PROBLEMS TO WORK ON:
1) According to the passage on tree growth at La Selva, during which years did scientists study the old-growth forest there?
2) Quote the passage on tree growth at La Selva word for word, starting with "By Sid Perkins" and going on through "continue to rise.".

By Sid Perkins
During a long-term research project in a Central American rain forest, mature trees grew more slowly in warm years than they did in cooler ones. This observation hints that tropical forests may become less efficient at removing planet-warming carbon dioxide from the atmosphere if global temperatures continue to rise.
From 1984 to 2000, scientists studied the old-growth forest at La Selva, Costa Rica. Annually, the team measured the diameter of all mature trees within a 2-square-kilometer area. They found that diameter growth varied significantly from year to year and was related to average daily temperature. The annual tree growth from 1984 to 1986, the coolest interval during the period, averaged 81 percent greater than the growth tallied during the record hot spell related to the El Nio that began late in 1997. The average daily temperature difference between the two periods was about 1.4C.
Tree growth in the forest was also particularly slow during the El Nio year of 1987, says Deborah A. Clark, a biologist at University of Missouri–St. Louis. Clark and her colleagues report their results in an upcoming Proceedings of the National Academy of Sciences.

SOURCE MATERIAL:

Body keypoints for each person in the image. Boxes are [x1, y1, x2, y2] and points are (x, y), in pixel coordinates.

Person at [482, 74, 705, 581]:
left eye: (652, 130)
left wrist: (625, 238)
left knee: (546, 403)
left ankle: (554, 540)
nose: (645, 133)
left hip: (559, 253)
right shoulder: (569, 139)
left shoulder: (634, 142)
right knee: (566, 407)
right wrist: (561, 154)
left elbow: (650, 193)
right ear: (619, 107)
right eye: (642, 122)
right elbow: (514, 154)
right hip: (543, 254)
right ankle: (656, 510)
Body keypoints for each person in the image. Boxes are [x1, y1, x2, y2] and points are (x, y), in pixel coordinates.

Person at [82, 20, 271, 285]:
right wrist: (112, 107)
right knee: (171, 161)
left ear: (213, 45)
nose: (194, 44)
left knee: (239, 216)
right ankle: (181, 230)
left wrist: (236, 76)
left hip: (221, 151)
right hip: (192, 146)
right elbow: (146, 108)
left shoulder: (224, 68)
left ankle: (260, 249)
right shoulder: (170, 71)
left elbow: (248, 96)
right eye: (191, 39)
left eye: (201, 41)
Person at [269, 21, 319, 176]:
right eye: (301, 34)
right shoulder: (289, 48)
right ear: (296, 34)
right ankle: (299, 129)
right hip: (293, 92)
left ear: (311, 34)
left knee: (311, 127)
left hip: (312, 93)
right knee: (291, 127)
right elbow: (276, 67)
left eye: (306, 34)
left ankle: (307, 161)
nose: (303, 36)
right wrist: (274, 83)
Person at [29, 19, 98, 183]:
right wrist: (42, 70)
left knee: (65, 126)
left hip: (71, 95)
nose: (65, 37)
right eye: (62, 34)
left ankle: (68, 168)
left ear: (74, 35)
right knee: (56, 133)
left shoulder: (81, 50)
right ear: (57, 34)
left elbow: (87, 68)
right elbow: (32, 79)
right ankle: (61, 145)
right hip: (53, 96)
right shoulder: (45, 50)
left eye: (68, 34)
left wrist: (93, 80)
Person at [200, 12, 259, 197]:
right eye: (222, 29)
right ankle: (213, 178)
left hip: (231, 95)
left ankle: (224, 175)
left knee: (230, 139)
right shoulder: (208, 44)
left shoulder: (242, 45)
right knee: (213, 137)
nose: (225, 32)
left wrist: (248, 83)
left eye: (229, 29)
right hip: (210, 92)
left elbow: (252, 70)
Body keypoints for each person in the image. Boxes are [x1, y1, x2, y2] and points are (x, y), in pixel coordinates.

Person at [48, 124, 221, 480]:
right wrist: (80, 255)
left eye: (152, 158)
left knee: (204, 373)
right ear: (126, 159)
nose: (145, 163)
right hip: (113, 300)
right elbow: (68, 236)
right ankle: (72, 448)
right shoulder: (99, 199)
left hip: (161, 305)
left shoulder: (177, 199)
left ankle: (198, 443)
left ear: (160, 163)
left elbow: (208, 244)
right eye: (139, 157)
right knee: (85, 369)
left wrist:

OUTPUTS IN ORDER:
1) From 1984 to 2000.

2)
By Sid Perkins
During a long-term research project in a Central American rain forest, mature trees grew more slowly in warm years than they did in cooler ones. This observation hints that tropical forests may become less efficient at removing planet-warming carbon dioxide from the atmosphere if global temperatures continue to rise.